**PEDIDO 1:** Reescreva sob a forma de lista o parágrafo do texto sobre os cuidados que começa por "As famílias são mais pequenas", mantendo os seus factos principais.
**PEDIDO 2:** Reformule o trecho do texto sobre os cuidados entre "Ao mesmo tempo, a" e "para esta transição.", inclusive, trocando "pressão" por "sobrecarga".
**PEDIDO 3:** De acordo com o texto sobre os cuidados, até que idade se prolongou a esperança de vida em Portugal?

**EXCERTO DO DOCUMENTO:**
::::::::

A demografia do século XXI não descreve apenas pirâmides populacionais: obriga-nos a repensar as bases afetivas, económicas e éticas que sustentam a vida.

O cuidado — historicamente invisível, privatizado e feminizado — tornou-se um dos desafios estruturais mais profundos das sociedades longevas. E os números confirmam-no: há mais pessoas que precisam de cuidados, menos cuidadores disponíveis e um modelo que já não corresponde à realidade social.

Um modelo que se esgota

Durante décadas, os cuidados assentaram numa fórmula aparentemente estável:

famílias mais numerosas, mulheres como cuidadoras principais e vidas que terminavam antes de a fragilidade se prolongar demasiado.

Esse modelo já não existe.

As famílias são mais pequenas, as trajetórias de vida mais diversas, as mulheres participam plenamente no mercado de trabalho e a esperança de vida prolongou-se até aos 84 anos em Espanha, segundo o INE (2024), e aos 81,5 anos em Portugal, segundo o INE-Portugal (2022–2024).

Ao mesmo tempo, a esperança de vida saudável não cresce ao mesmo ritmo. Isto significa mais anos de dependência, mais necessidade de acompanhamento e mais pressão sobre um sistema que não estava preparado para esta transição.

::::::::

**MATERIAL FORNECIDO:**
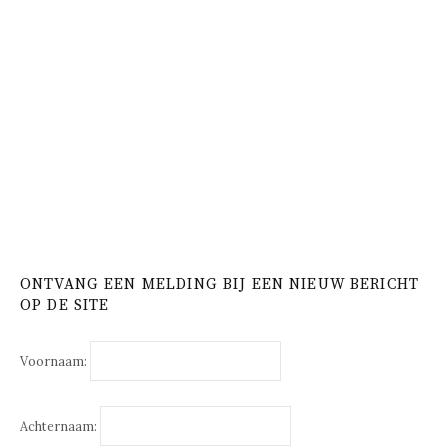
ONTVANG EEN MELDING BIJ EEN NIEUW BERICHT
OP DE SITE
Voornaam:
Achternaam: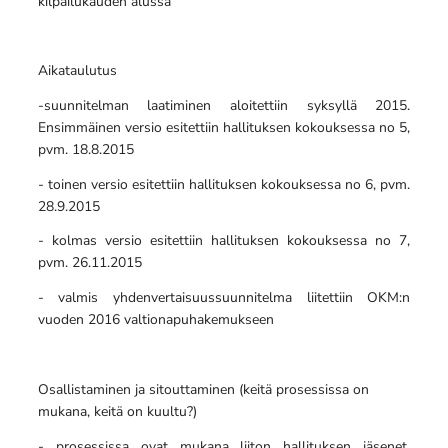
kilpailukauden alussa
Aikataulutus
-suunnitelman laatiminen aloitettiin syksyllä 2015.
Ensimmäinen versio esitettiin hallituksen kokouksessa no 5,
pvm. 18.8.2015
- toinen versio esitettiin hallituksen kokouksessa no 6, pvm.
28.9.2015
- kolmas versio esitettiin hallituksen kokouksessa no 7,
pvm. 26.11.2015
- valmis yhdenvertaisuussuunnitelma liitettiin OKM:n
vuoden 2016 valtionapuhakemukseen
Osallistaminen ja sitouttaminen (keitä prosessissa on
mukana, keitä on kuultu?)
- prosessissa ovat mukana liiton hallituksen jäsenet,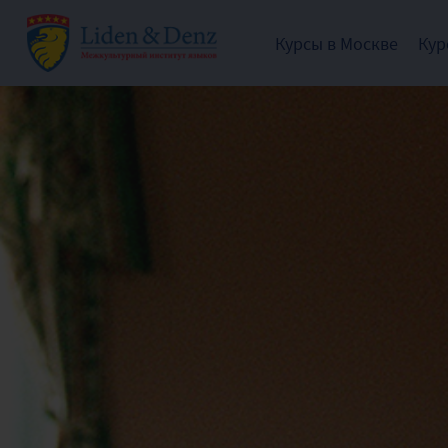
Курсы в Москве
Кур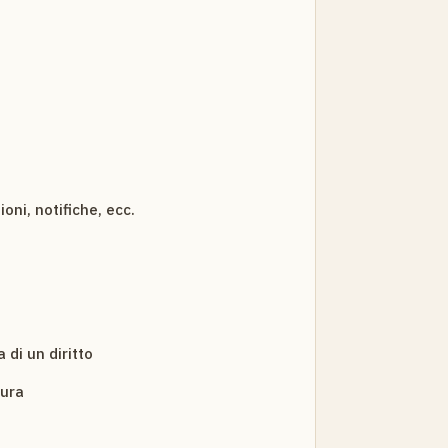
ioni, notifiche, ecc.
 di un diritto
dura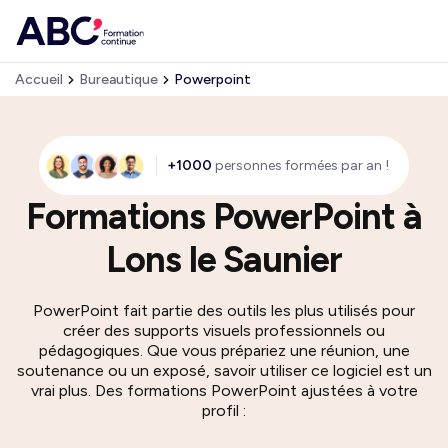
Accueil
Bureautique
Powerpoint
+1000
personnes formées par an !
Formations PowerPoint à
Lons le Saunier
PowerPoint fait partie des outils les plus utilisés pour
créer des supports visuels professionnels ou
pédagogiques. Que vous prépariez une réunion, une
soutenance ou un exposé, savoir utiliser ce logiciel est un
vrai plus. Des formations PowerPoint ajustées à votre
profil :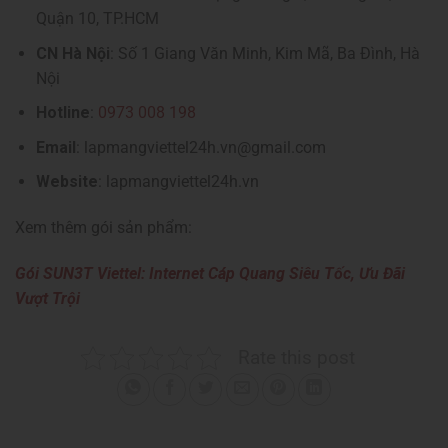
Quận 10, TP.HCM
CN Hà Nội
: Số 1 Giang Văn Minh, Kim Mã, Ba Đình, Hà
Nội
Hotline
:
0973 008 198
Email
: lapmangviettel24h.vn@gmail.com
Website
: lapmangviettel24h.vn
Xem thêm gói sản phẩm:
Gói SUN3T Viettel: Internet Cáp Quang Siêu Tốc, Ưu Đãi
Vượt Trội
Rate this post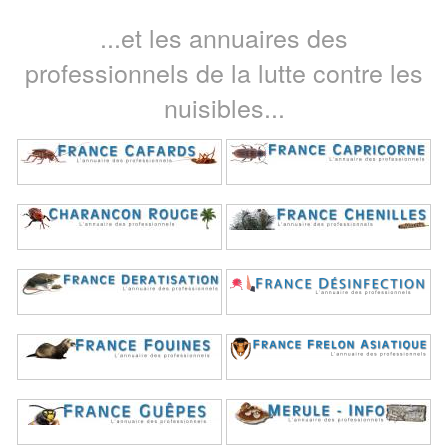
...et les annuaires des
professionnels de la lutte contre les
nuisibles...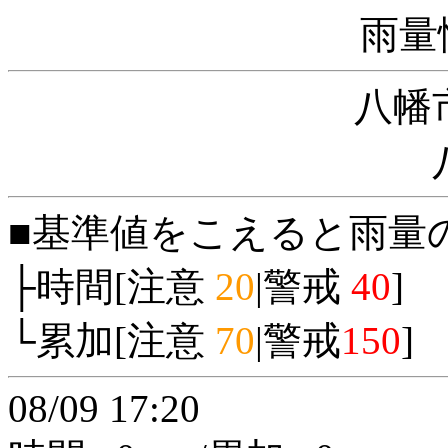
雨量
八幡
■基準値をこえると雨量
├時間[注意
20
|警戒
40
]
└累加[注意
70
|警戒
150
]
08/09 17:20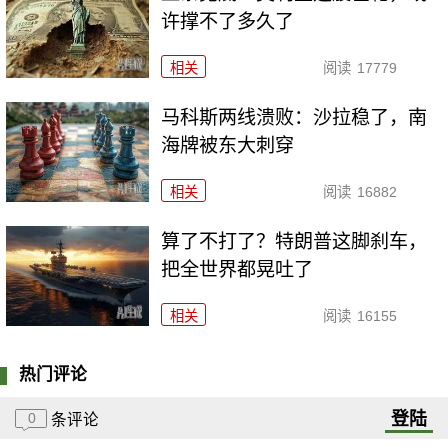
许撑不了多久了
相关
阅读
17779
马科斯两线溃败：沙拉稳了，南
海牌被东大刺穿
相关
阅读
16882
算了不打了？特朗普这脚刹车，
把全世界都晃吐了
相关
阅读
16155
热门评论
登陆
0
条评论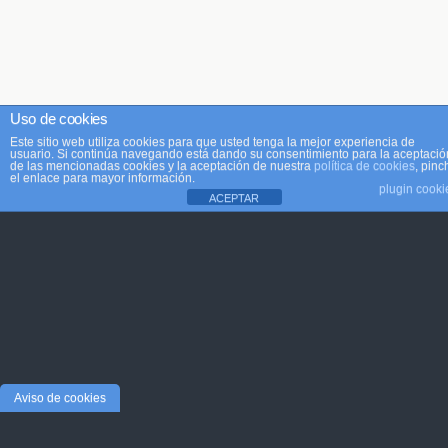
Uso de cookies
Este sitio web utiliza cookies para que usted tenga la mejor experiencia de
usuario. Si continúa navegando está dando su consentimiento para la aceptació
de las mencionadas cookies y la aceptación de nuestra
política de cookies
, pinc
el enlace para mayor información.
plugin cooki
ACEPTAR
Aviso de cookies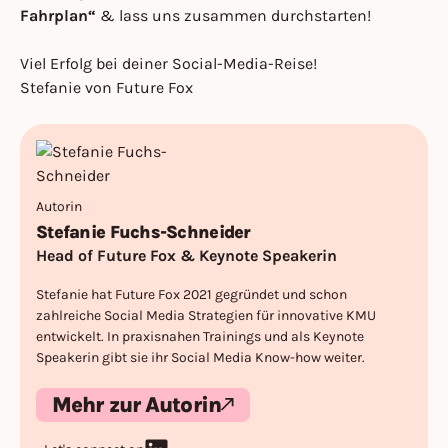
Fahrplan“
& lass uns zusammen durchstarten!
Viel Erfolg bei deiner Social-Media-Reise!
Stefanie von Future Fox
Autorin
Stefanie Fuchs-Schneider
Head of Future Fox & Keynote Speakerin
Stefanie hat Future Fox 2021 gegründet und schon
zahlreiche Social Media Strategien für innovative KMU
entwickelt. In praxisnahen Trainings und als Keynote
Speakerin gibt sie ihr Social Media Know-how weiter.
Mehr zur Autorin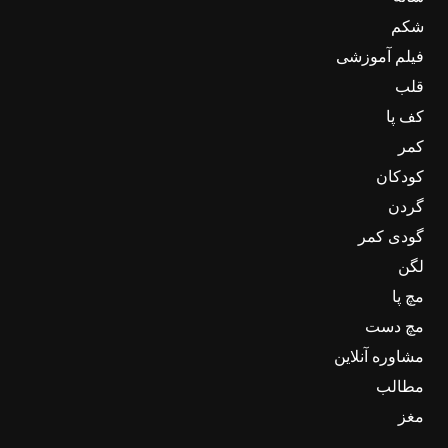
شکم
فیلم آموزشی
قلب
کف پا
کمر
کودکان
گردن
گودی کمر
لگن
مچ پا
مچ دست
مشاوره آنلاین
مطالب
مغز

::::::::

**RESPOSTA 1:**
- As famílias são mais pequenas.
- As trajetórias de vida são mais diversas.
- As mulheres participam plenamente no mercado de trabalho.
- A esperança de vida chegou aos 84 anos em Espanha (INE, 2024).
- A esperança de vida chegou aos 81,5 anos em Portugal (INE-Portugal, 2022–2024).

**RESPOSTA 2:**
Ao mesmo tempo, a esperança de vida saudável não cresce ao mesmo ritmo. Isto significa mais anos de dependência, mais necessidade de acompanhamento e mais sobrecarga sobre um sistema que não estava preparado para esta transição.

**RESPOSTA 3:** Até aos 81,5 anos, segundo o INE-Portugal (2022–2024).